**Exercise requirements**
What you return must be the data below, word for word, without any images.

Stored data entries:
-------------------------

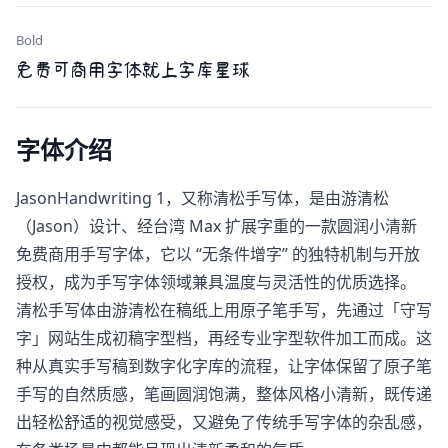
Bold
免费可商用字体就上字库星球
字体介绍
JasonHandwriting 1，又称清松手写体，是由游清松
（Jason）设计、经台湾 Max 扩展字重的一款圆润小清新
免费商用手写字体，它以 “无条件增字” 的独特机制与开放
授权，成为手写字体领域兼具温度与灵活性的优质选择。
清松手写体由游清松在稿纸上用原子笔手写，先通过「守写
字」网站生成初稿字型档，再经专业字型软件加工而成。这
种从真实手写稿到数字化字库的流程，让字体保留了原子笔
手写的自然质感，笔画圆润饱满，整体风格小清新，既传递
出轻松舒适的视觉感受，又避免了传统手写字体的杂乱感，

-------------------------

**Output of the exercise**
Bold
免费可商用字体就上字库星球
字体介绍
JasonHandwriting 1，又称清松手写体，是由游清松
（Jason）设计、经台湾 Max 扩展字重的一款圆润小清新
免费商用手写字体，它以 “无条件增字” 的独特机制与开放
授权，成为手写字体领域兼具温度与灵活性的优质选择。
清松手写体由游清松在稿纸上用原子笔手写，先通过「守写
字」网站生成初稿字型档，再经专业字型软件加工而成。这
种从真实手写稿到数字化字库的流程，让字体保留了原子笔
手写的自然质感，笔画圆润饱满，整体风格小清新，既传递
出轻松舒适的视觉感受，又避免了传统手写字体的杂乱感，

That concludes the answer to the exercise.